When we all first saw "Gangnam Style" on YouTube and fell in love with South Korean sensation Psy, none of us could have imagined that a few months later we'd find out that he rapped in 2004 about killing Americans.
The exact lyric of the rap that has Psy in trouble now is "Kill those fucking Yankees who have been torturing Iraqi captives/ Kill those fucking Yankees who ordered them to torture/ Kill their daughters, mothers, daughters-in-law and fathers/ Kill them all slowly and painfully."
And while that's a crazy specific threat against "fucking Yankees," does anybody really care? Really?
We as Americans have demonstrated an immense ability to forgive our celebrities for things they've said and frankly, this is probably no different. After all, it didn't stop Psy from performing for President Obama's Christmas celebration days later.
Psy, to his credit, has already apologized for "any pain [he has] caused anyone by those words." Of course, that probably won't be enough for some of the crazily patriotic people like Bill O'Reilly, who are probably having strokes that this guy was allowed anywhere near the President (although perhaps not, considering their feelings on this particular President).

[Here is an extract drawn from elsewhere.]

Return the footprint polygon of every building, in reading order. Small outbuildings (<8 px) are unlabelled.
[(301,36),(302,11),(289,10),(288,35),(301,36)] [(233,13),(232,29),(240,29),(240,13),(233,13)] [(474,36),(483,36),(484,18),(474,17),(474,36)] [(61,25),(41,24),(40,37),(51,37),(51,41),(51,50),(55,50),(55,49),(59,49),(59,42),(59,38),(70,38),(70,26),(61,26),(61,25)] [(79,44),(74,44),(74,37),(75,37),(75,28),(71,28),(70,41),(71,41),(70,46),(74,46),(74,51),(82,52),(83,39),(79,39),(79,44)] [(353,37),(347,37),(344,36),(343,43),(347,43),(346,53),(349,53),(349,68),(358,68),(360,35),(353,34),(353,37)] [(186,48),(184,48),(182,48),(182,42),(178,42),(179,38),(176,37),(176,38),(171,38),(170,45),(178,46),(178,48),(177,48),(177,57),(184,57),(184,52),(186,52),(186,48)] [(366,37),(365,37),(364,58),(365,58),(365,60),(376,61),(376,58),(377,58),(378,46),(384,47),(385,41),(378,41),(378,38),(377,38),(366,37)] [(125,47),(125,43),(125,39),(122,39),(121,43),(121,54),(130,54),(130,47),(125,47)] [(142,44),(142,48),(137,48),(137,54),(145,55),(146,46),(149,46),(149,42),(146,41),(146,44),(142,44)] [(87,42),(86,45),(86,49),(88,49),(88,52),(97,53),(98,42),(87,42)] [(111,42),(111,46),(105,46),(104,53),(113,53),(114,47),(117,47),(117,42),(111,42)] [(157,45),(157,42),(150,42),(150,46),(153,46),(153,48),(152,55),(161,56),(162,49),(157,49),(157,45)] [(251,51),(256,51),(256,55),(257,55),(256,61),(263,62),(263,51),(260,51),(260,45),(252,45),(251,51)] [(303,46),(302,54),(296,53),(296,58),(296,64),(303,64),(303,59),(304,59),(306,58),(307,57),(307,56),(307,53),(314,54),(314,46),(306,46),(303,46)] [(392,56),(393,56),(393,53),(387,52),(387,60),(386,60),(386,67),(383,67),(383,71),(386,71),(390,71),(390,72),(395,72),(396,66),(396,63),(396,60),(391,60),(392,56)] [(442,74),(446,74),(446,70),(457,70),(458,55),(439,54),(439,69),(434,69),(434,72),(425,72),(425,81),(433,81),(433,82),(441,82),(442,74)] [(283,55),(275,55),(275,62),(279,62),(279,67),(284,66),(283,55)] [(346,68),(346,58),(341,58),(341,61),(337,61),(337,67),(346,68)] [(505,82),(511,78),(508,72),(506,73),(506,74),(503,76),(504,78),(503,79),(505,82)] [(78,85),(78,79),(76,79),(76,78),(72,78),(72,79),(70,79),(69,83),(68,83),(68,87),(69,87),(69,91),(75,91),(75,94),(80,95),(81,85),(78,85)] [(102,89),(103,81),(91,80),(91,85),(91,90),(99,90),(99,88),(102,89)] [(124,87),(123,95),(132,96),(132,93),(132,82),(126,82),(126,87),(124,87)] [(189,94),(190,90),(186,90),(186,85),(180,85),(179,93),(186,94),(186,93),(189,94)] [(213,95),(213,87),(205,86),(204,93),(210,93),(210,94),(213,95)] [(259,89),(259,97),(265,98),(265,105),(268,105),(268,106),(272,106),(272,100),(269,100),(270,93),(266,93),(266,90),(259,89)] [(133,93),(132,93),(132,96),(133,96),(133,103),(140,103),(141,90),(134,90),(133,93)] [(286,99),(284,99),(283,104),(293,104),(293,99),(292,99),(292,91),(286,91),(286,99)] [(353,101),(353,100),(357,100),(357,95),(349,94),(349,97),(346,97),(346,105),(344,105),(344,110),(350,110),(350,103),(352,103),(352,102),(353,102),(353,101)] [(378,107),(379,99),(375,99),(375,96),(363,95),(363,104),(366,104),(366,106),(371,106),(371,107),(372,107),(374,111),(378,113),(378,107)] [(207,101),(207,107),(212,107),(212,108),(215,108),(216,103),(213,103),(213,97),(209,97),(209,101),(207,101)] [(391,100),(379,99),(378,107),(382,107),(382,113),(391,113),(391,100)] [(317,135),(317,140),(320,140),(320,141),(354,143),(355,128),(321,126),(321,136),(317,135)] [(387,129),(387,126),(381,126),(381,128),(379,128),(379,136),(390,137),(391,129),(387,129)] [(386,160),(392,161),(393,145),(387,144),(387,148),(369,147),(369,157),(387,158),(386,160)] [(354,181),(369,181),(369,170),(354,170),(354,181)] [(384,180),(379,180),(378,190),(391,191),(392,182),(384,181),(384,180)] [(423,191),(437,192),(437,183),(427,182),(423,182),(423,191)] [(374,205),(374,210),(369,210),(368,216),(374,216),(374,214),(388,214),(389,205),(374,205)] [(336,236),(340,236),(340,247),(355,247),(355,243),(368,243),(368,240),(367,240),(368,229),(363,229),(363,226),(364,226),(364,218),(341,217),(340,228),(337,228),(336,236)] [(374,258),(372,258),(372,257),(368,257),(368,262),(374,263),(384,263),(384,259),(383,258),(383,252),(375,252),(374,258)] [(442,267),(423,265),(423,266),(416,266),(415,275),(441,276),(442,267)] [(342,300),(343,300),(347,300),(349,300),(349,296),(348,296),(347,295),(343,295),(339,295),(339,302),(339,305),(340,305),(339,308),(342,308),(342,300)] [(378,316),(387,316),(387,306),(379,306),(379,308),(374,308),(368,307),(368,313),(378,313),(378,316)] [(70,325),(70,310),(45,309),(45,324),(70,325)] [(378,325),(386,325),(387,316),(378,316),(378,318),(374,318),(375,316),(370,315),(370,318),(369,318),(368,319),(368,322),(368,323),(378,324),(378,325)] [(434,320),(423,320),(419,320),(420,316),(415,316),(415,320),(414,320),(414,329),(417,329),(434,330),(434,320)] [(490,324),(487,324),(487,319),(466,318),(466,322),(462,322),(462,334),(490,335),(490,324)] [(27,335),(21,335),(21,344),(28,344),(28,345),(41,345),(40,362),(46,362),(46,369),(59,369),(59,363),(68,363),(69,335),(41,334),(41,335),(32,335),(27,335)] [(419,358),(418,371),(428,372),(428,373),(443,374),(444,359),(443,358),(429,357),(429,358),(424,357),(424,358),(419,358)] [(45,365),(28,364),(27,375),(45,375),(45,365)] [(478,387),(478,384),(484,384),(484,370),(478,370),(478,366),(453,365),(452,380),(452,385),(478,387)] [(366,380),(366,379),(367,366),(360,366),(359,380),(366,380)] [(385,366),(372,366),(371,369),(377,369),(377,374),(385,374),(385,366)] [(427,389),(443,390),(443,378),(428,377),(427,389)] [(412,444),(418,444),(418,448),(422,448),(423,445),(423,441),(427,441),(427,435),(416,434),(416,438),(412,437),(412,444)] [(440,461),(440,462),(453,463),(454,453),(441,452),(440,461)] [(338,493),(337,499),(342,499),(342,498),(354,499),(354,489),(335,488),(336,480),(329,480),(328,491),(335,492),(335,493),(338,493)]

Let's be honest here, though, Psy probably didn't even need to bother apologizing. Aside from the trumpet-sounding, flag-waving patriots like Sean Hannity or Toby Keith, nobody is really all that concerned about this sort of thing anymore. The simple fact is that my generation, the 20- and 30-year-olds of 2012, don't exactly disagree with Psy about their country.
According to Gallup polling, the percentage of people who believe America is the greatest country in the world decreases sharply with age. Only 48 percent of Gen X-ers would say "U.S.A.!," and that number goes down to 32 percent for the "millennial" generation.
People still claim they are very patriotic, but even that is decreasing as the years go by. Not only are "millennials" less likely to identify as "very patriotic" than previous generations, but that drops a few points as each year goes by.
Furthermore, Americans as a whole are still attracted to a gimme word like "patriotic," but when asked if they were satisfied with their country, 77 percent reported they were not. I imagine, given the results of the other polls, that number would be much higher if we were only polling the younger generations.
More importantly, I don't think we take this sort of thing seriously anymore. Seventy years ago, people might have taken Psy seriously. He could have been jailed, even executed, for trumped-up charges brought up by the House Un-American Activities Committee. It happened to plenty of others at the time, who expressed sentiments less harsh than his.
But now we know that Psy is not really going to kill anyone and his sentiment, which boils down to "fuck America for all its done," is one shared by most young people in America, i.e. Psy's audience.
It's really no different than Ice-T, who rapped about killing cops. Sure, he attracted controversy, but nobody took it really seriously in the end, and now he plays a cop on TV. Or how about when Common played the White House? O'Reilly had a fit about that one, but we all know Common's lyrics aren't reality and if Obama likes Common's music, then let him play at the White House. Who cares?
And who really cares about Psy's comments? We're just going to forget about them shortly. If Psy's career takes a turn for the worse, it will only be because people got sick of his schtick, not because he said some bad things about America in 2004. Hell, we all said some bad things about America in 2004.
No, Psy's comments don't really mean anything to anyone. It's just another manufactured media controversy so right-wing commentators can squawk about a new threat to America's dignity and safety for a week.